Benzer şekilde, kitaplarda “plaj okumaları” olabilir, ancak okuma yol hoş bir eğlence değil. Kendini bu kadar az duygu ile sınırlayan başka bir araç yoktur - neşe ve zafer. Neden öyleyse, oyunlarımızı, plaj okurları ve yaz gişe rekorları kıranlarla aynı standartlarda mı tutuyoruz?

Video oyunlarının bu şekilde olgunlaşmasına izin vermememizin birkaç nedeni var.

Birincisi, oyunların “oyun” olduğu düşünülür. Yalnızca eğlendirmek için varoldukları bir sistem yaratırız ve bir oyunun sadece zevkli olmaktan daha fazlasını yapabileceği konusunda açık bir diyalog kurmazız. Bir endüstri olarak, yeni bir şey öğrenmeyi, duygusal tepkiler deneyimlemeyi ya da bir kontrolör seçtiğimizde veya masa başında otururken kendimizden zevk almayı beklemiyoruz. Bu nedenle, çoğu büyük eylem engelleyicileri ile aynı duygusal derinliği elde ediyoruz.

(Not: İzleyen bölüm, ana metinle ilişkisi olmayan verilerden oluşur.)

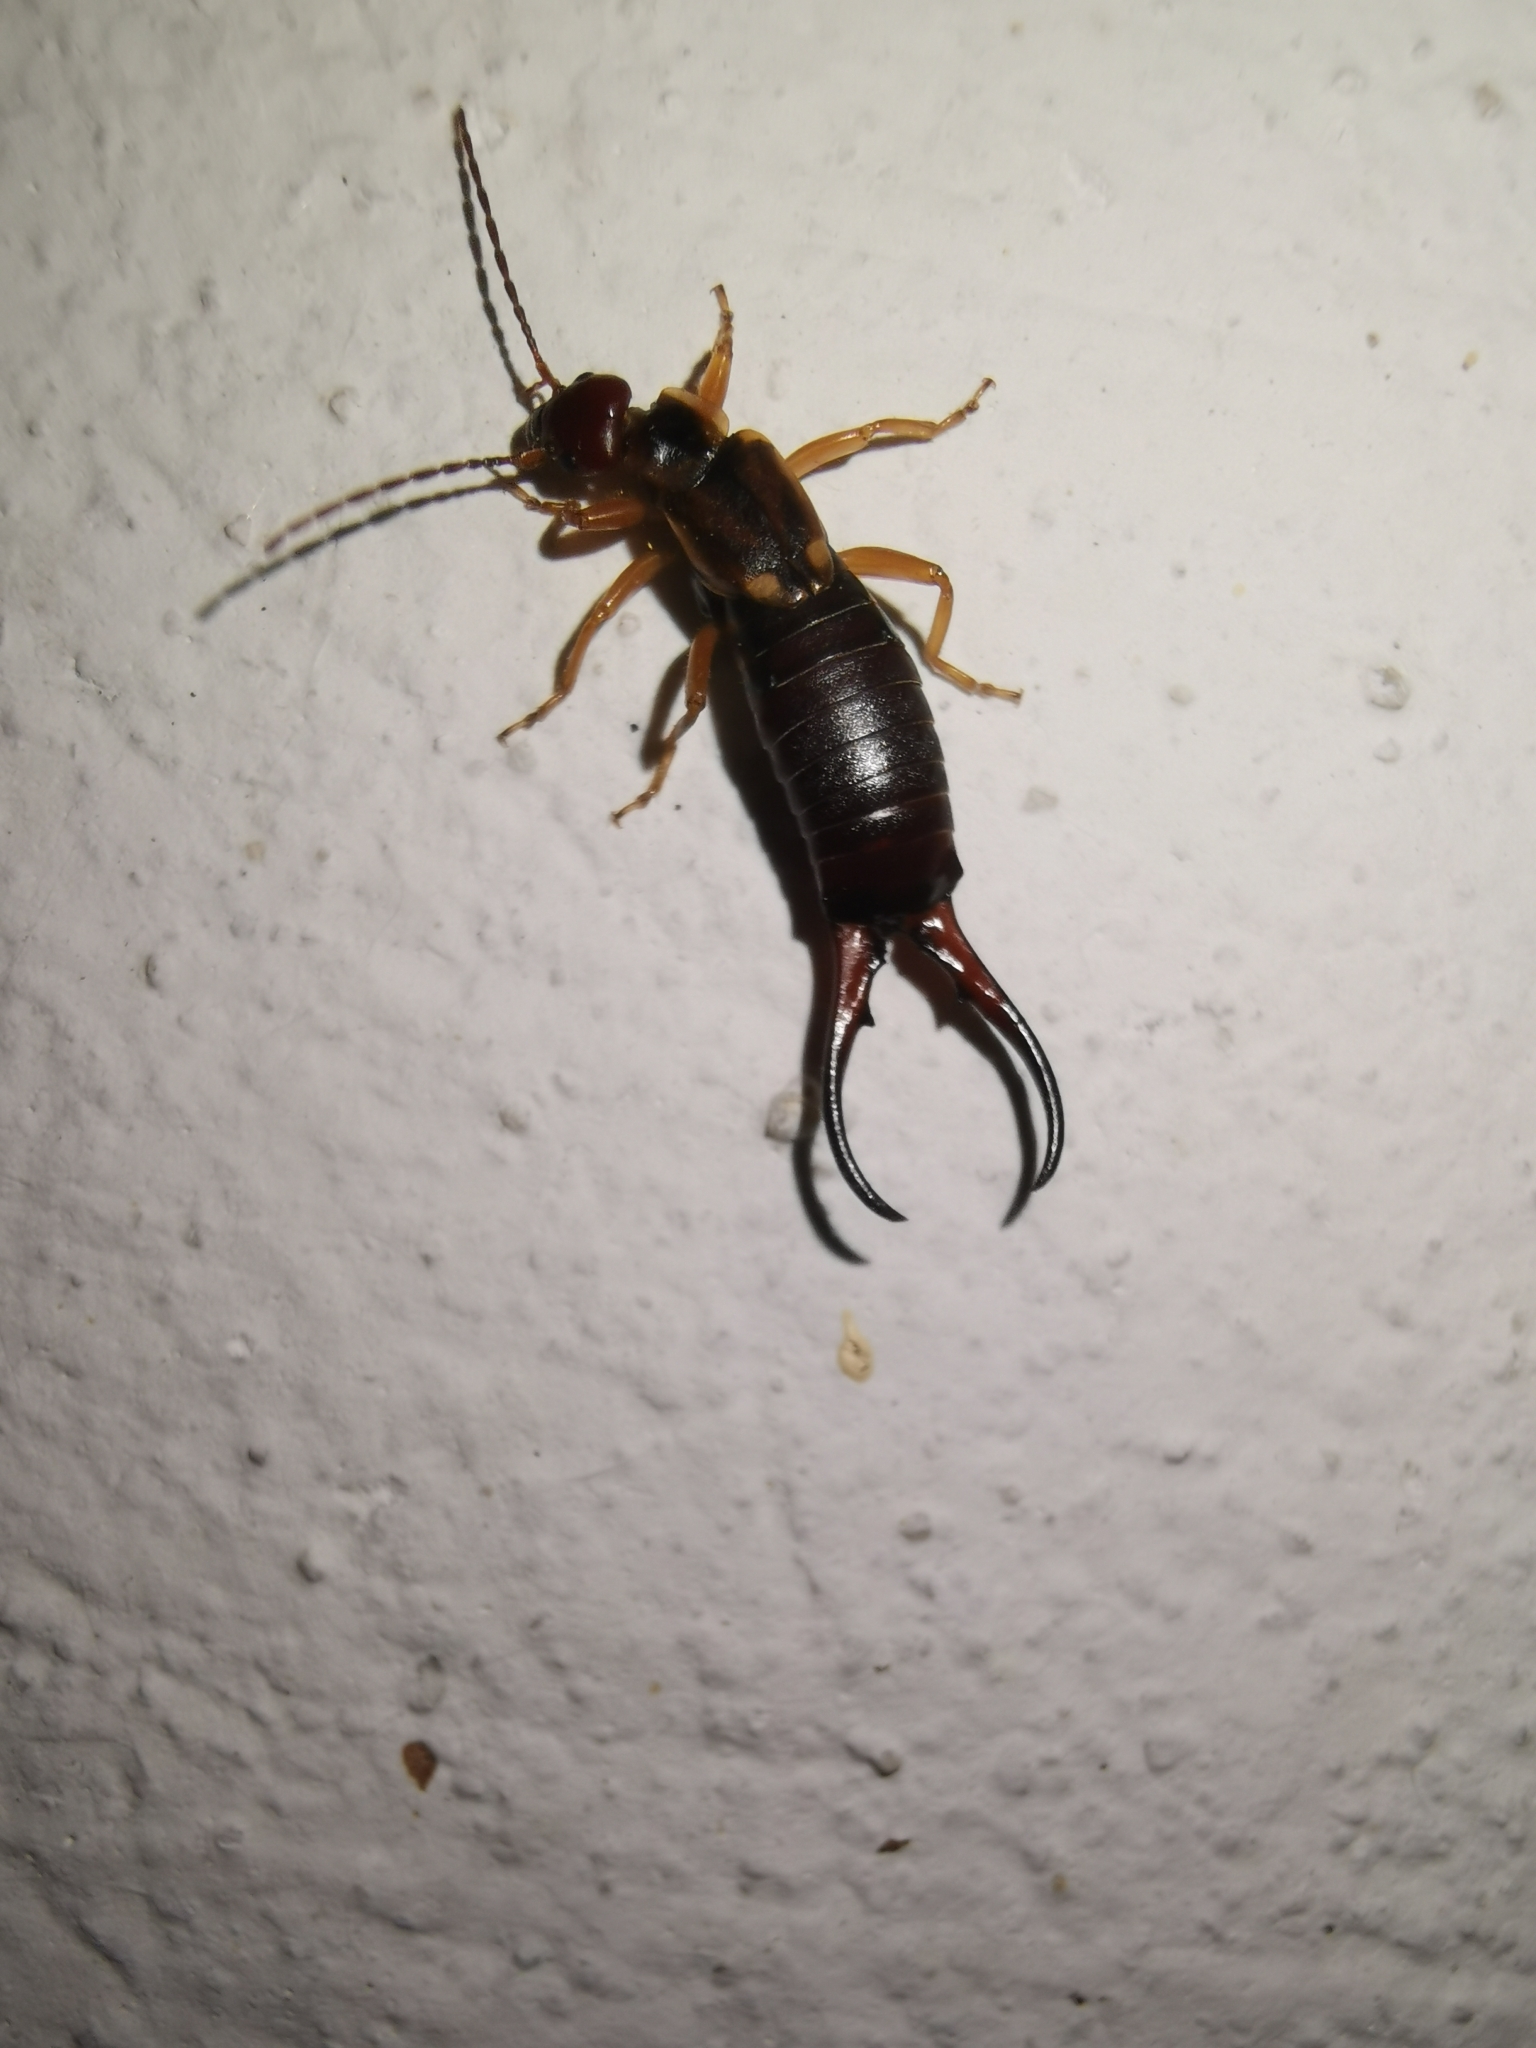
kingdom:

Her oyunun “eğlenceli değil” olması gerektiğini söylemiyorum. Bugün sevdiğimiz tüm oyunlara, gökyüzü kancalı sinemasal eğlenceden bir yer var. Bioshock Sonsuz İçinde bulduğun keşif sevincine kapı. İnsan deneyiminin başka bir tarafını sunan oyunların olması yeterli. Gibi oyunlarda korkunç şiddet ile uğraşırken bile Bioshock Sonsuz, Hala oyun eğlencesini düşünürdün. Çoğu oyundaki ahlaki seçim sistemleri, grubun soruna yardım ettiği gibi işlev görür ve dürüst olmak gerekirse, orijinaldi Bioshock Onları kurtarmak yerine Küçük Kızkardeşleri öldürmeyi seçerseniz daha az eğlenceli mi?

Eğlenceli olmayan birkaç iyi oyun örneği var.

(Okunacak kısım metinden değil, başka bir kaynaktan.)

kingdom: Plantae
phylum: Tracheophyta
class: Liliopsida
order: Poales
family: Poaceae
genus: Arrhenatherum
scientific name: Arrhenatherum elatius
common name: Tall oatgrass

Ancak bu oyunlar esas olarak bağımsız sahnelerde bulunur ve ortamın nereye gidebileceğine dair sadece küçük örneklerdir.

Gibi oyunların görsel şiir var Sevgili Esther ve Yavaş Bir Yıl, iyi oyunlar ama eğlenceli değil. Ya da bir oyun var evlilikBir evliliğin oyun açısından nasıl hissettiğini ifade eder. Geliştirici yazıyor Evlilik “kesinlikle eğlenceli olması gerekiyor ama çoğu oyunda geleneksel anlamda eğlenceli değil.” Çevrimiçi ücretsiz olarak oynayabilir ve bir evliliğin ne kadar zor olabileceğini doğru olarak ifade eder. Geliştirici ile yaptığınız çok kişisel bir konuşma haline gelir. Oyunların duyguları ifade etmenin ve “eğlenceli olmamanın” ve yine de iyi olabileceğini gösterir.

Oyun, kendini yasak ve geçici bir şeyle sınırlandıran, gelişmekte olan ve potansiyel olarak harika bir araç.

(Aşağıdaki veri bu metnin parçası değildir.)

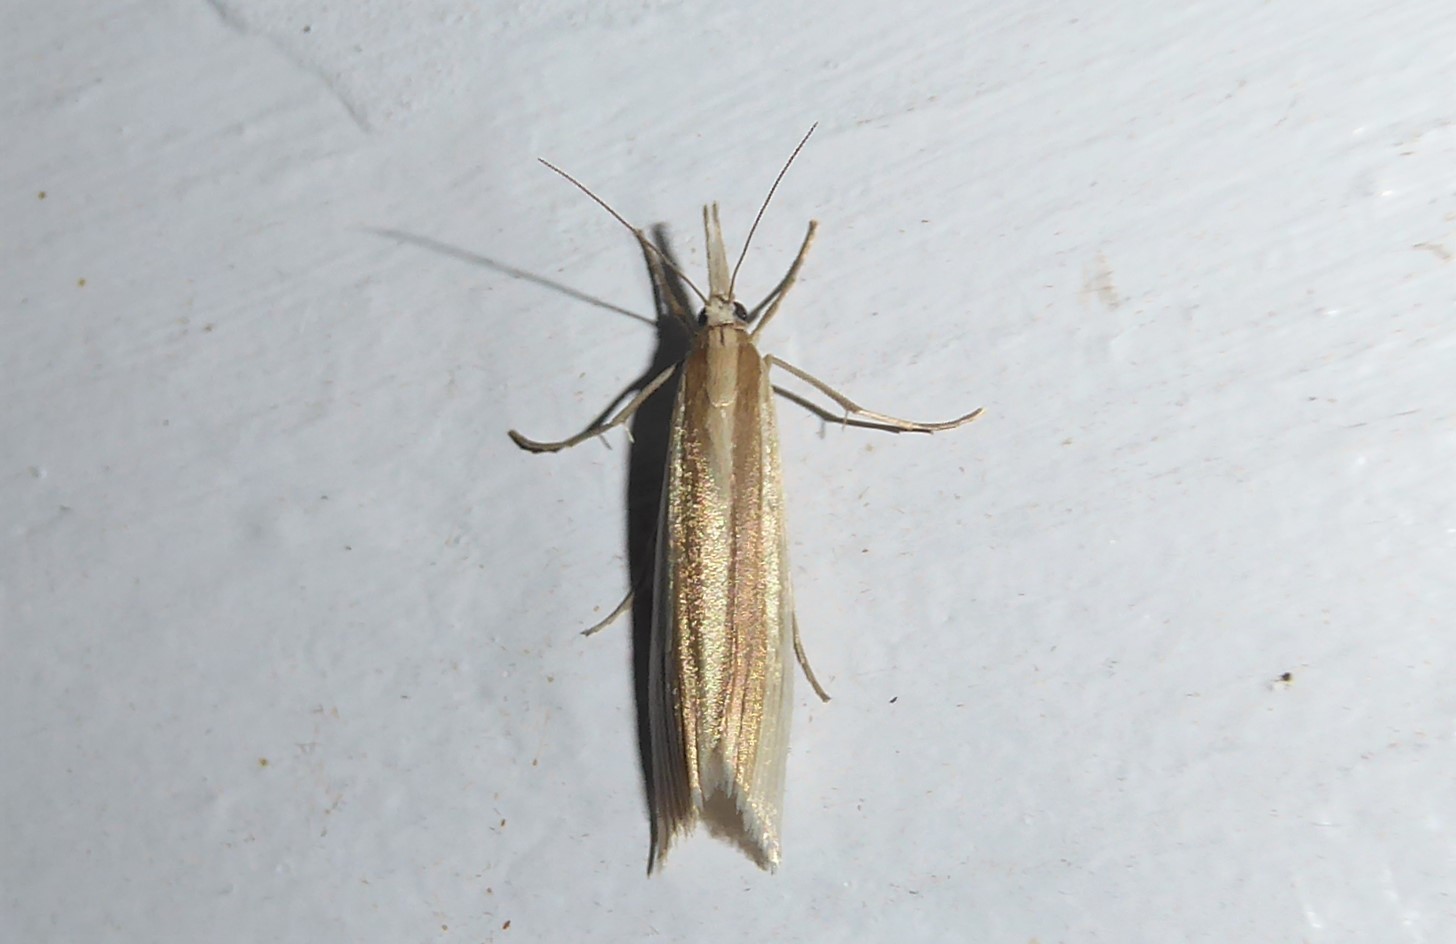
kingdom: Animalia
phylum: Arthropoda
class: Insecta
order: Lepidoptera
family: Crambidae
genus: Orocrambus
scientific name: Orocrambus angustipennis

Jonathan Blow'ın rotasına gitmeyeceğim ve size oyun oynamanın “çok büyük olacağını” ve insan deneyimini ifade etmenin gerekli olacağını söyleyemem. Belki olur. Fakat şimdi önemli olan, oyun oynamanın insani duyguların geri kalanını tanıması ve bunu yetişkin bir şekilde tartışması.